- **Your instructions**: Using the word "label" as the filter, copy each matching line from the records.

- **Items from a dataset**:

[Start of section]

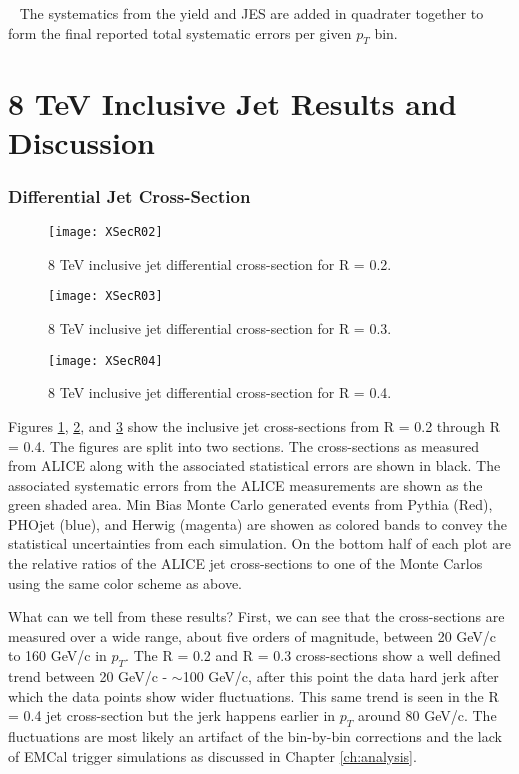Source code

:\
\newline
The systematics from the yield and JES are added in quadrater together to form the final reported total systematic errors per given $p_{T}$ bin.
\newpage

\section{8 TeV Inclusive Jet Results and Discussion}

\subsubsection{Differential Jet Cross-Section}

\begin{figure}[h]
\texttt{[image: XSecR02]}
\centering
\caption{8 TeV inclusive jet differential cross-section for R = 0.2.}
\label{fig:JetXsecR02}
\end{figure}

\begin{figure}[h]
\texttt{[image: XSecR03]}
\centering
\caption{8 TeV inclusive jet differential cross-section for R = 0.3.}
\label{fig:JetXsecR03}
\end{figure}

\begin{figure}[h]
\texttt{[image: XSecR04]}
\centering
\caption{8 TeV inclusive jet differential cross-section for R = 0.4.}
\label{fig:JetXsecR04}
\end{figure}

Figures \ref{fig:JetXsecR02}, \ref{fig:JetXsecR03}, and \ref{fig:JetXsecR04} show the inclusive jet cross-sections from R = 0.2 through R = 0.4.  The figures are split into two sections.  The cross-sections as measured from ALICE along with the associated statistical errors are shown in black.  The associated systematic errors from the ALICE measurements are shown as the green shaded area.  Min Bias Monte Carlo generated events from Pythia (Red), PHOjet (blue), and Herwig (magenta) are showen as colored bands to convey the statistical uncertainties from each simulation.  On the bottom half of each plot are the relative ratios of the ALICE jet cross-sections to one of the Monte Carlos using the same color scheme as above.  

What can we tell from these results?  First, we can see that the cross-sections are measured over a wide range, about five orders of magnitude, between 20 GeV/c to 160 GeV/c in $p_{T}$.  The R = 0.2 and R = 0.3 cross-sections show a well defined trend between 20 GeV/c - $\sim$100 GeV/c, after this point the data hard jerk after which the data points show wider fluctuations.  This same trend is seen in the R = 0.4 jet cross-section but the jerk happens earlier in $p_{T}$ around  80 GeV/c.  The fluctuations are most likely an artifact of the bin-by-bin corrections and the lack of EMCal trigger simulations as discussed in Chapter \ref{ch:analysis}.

[End of section]
[Start of section]

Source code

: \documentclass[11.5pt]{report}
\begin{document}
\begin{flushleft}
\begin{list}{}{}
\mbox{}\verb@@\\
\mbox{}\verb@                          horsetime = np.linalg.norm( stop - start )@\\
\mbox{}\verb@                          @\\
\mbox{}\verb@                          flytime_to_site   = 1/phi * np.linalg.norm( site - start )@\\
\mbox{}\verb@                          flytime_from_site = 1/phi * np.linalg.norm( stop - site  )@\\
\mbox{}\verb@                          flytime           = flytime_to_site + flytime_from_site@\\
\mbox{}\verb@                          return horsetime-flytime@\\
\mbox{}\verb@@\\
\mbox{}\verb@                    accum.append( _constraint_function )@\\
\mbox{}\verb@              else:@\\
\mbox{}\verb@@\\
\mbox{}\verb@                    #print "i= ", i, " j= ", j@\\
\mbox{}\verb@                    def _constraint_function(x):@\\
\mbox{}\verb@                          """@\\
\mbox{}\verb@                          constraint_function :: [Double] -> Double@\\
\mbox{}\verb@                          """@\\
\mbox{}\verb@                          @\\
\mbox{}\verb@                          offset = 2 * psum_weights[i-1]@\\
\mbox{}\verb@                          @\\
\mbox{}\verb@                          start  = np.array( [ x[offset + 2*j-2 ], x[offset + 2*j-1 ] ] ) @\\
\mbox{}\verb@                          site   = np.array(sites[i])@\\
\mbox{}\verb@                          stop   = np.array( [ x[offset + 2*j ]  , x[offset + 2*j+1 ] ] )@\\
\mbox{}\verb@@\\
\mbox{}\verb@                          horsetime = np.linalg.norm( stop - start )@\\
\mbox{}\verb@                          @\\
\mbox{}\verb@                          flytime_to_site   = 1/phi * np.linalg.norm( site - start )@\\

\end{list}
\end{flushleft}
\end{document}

[End of section]

- **Result for this task**:
\label{fig:JetXsecR02}
\label{fig:JetXsecR03}
\label{fig:JetXsecR04}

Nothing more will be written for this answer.